"All information that we obtain online, has passed through a social filter."Milena Tsvetkova, London School of Economics and Political Science
Milena Tsvetkova, Assistant Professor in the Department of Methodology at the London School of Economics and Political Science, will hold a keynote on "Studying Social Interactions and Groups Online" at the GOR 20 Conference, which take place on 11 to 13 th of March 2020 in Berlin. marktforschung.de got the chance to ask her some questions about her work.
marktforschung.de: Ms Tsvetkova, you are researching and teaching at the renowned London School of Economics and Political Science. What is currently the focus of your research?
Milena Tsvetkova: In general, my research focuses on studying group- and population-level phenomena such as social contagion, cooperation, and segregation. I study these phenomena with digital trace data from online communities, as well as with data from virtual lab experiments. My current research focuses on studying how inequality emerges from social interactions. I am collaborating with computer scientists and software developers to design games that will allow us to conduct experiments with volunteers online. I am also exploring different ways to study inequality and socio-economic status using digital trace data.
How does the social context influence our online behaviour?
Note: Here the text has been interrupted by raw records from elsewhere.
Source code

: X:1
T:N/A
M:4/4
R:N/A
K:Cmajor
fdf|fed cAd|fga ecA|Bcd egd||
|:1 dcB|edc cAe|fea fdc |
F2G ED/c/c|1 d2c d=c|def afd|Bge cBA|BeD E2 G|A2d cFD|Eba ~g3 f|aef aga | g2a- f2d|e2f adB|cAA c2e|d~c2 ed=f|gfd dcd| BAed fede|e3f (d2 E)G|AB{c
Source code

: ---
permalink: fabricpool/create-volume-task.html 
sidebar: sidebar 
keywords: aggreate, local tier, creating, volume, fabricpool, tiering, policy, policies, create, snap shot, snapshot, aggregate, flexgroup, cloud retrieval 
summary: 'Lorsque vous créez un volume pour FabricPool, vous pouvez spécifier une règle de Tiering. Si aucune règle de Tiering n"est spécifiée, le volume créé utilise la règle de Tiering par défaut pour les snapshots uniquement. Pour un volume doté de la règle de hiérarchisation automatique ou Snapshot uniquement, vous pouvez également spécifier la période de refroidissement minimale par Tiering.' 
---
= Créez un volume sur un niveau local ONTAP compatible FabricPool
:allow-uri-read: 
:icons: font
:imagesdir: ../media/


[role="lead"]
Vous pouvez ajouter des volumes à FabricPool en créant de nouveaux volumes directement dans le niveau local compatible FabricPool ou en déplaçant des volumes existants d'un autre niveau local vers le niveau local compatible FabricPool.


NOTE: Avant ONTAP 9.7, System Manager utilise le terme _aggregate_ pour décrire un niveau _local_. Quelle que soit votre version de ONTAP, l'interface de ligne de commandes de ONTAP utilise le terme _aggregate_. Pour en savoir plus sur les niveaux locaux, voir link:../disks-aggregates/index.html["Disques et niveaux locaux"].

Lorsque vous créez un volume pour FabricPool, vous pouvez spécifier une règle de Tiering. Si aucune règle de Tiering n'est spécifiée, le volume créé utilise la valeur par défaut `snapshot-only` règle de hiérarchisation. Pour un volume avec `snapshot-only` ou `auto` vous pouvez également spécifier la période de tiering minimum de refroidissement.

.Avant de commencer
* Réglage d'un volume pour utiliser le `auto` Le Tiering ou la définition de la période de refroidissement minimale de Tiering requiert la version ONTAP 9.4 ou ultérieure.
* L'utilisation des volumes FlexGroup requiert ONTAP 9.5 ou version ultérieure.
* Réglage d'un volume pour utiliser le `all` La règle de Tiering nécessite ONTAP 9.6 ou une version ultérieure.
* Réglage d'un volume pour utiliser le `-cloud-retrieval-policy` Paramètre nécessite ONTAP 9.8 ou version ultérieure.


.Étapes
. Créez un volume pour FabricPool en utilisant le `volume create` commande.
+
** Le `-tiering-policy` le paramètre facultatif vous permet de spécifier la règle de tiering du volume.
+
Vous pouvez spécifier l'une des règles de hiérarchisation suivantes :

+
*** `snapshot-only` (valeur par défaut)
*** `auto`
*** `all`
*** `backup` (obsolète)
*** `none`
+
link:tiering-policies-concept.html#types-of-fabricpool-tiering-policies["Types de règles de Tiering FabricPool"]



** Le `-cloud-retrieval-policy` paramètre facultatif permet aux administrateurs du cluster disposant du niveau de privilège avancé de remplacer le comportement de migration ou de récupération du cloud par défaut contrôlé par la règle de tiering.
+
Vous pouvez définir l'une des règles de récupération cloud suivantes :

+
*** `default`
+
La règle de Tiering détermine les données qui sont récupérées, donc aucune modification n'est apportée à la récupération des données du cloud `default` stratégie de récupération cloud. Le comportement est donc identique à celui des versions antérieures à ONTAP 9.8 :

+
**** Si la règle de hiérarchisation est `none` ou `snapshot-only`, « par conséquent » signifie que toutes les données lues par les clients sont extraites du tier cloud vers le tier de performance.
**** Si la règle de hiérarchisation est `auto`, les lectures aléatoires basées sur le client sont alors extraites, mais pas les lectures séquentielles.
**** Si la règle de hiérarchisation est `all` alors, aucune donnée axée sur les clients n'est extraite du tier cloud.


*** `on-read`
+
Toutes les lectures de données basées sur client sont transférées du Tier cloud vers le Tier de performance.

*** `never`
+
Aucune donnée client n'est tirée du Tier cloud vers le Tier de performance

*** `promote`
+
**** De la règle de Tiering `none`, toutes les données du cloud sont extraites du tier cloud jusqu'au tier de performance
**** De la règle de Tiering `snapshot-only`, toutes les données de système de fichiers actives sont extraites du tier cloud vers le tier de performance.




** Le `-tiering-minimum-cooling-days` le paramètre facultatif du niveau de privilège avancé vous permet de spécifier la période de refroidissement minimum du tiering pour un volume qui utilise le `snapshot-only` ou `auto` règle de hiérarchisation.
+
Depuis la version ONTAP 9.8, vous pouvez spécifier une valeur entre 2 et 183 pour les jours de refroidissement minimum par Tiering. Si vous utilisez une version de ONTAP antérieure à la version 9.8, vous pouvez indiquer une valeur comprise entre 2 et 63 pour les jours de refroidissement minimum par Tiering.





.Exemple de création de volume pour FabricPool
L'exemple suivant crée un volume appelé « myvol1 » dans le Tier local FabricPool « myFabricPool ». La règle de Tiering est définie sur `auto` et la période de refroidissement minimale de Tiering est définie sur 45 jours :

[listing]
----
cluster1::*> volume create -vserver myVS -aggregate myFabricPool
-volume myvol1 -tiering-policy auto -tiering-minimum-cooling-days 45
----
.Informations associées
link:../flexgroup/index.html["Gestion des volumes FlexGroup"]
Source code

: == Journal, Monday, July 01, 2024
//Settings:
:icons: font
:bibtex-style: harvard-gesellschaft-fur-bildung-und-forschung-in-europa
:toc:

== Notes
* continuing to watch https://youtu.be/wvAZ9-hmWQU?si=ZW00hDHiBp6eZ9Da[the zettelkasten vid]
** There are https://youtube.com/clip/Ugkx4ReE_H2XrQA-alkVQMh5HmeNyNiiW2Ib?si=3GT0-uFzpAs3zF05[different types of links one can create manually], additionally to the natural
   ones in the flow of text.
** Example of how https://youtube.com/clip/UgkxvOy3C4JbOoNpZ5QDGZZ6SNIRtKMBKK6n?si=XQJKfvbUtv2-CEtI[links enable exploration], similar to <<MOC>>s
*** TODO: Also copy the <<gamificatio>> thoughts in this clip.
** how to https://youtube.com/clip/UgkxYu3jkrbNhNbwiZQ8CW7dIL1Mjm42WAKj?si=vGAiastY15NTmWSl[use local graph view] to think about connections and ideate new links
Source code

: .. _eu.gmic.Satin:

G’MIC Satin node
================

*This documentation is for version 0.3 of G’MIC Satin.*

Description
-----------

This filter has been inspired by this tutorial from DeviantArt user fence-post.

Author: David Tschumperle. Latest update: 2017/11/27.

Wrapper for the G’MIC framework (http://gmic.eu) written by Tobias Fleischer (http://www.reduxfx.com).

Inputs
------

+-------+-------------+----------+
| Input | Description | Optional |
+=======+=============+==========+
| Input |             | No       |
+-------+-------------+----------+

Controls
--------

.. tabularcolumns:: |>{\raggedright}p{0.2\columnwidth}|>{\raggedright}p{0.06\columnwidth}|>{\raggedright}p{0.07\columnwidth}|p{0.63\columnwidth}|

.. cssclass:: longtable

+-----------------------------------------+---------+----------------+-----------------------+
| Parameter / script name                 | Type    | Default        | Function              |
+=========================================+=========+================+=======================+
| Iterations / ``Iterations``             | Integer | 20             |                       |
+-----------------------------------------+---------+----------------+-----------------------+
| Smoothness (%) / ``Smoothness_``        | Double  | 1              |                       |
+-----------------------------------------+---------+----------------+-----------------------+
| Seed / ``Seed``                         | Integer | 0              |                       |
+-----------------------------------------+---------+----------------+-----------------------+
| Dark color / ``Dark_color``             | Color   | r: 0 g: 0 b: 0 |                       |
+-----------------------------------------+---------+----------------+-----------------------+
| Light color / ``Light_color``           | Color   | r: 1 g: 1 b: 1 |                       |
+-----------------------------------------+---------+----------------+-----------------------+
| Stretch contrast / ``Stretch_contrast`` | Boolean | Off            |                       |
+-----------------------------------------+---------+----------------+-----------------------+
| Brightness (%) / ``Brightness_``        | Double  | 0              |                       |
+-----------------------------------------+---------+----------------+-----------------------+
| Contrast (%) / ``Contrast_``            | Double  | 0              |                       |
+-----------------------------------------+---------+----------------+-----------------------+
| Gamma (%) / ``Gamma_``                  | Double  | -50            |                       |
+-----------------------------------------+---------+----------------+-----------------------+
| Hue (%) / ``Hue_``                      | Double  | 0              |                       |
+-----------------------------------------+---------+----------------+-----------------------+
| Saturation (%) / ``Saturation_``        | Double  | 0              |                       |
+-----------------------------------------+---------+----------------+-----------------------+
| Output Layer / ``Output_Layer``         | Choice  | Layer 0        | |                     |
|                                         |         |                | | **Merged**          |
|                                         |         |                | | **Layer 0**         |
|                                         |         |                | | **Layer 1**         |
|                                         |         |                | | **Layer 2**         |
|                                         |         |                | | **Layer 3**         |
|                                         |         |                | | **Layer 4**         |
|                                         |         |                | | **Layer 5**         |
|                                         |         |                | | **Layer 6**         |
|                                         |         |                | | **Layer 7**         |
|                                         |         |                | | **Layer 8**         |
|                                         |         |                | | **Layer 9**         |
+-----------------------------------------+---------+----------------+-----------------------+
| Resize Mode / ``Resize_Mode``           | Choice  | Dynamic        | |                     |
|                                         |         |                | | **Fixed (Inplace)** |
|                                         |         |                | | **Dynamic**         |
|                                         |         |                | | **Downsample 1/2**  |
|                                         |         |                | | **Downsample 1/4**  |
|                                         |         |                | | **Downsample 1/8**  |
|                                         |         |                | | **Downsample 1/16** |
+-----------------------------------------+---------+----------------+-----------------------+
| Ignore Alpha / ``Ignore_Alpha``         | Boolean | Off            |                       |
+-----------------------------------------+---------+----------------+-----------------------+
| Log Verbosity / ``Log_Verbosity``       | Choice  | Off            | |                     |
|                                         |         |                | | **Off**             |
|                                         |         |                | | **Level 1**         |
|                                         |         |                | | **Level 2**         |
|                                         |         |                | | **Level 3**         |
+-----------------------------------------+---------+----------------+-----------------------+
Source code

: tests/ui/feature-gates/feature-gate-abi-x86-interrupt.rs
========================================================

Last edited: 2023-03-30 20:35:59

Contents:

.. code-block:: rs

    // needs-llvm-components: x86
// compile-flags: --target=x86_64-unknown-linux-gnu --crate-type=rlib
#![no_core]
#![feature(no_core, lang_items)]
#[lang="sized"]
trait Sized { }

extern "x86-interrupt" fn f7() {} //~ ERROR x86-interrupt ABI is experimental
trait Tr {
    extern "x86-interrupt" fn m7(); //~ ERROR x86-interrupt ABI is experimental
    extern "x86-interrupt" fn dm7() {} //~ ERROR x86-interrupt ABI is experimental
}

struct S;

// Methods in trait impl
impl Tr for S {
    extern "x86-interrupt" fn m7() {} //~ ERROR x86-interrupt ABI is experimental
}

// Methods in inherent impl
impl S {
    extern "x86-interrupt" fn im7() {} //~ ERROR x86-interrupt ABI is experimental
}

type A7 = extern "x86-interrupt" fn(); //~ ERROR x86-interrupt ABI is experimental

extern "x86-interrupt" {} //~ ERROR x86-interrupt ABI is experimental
Almost all information that we obtain online has passed through a social filter. We buy products based on what others recommend, we read news because our friends share them, and we post pictures and opinions in order to find affirmation from others. We can think of any machine learning algorithm that curates the information you receive on a website as social context, since these algorithms summarize the behavior of others.
What is the special challenge about analyzing social interactions and groups online?
The most obvious challenge is that focusing on groups dramatically reduces the "N", i.e. the number of available observations. This may sound like a preposterous statement in the era of big data but, for example, while Wikipedia may have hundreds of thousands of active contributors, it represents only one community. Another challenge is the fact that everyone is connected with everyone online. This makes it very hard to study social influence, for example, or trace causal processes in general. We need more advanced statistical techniques and algorithms to do so.
The GOR conference brings academics and practitioners together. Could you give us a sneak peek into your keynote speech: what would be of interest to academics, to practitioners, or both alike?
I know that online survey research is one of the main focuses of the conference, so I designed my talk to be somewhat provocative. For example, I will present a study that uses an online survey in which individuals judge the photos of social media users. We find that one’s judgement of another person depends not only on the two persons’ characteristics but also on how similar these two people are. In other words, researchers/practitioners cannot expect independent opinions from individuals on information that has social context. I will also present another study in which we try to do more robust research with less data, arguing against today’s mantra that the bigger the data, the better.
GOR 20 takes place in Berlin. Have you been to Berlin before? What are you expecting from the GOR conference?
I love Berlin! I spent two summers there, for a total of about 4-5 months, and I am always happy to get an opportunity to go back. I have not attended the GOR conference before so I look forward to hearing about exciting new research, forging new collaborations, and making new friends.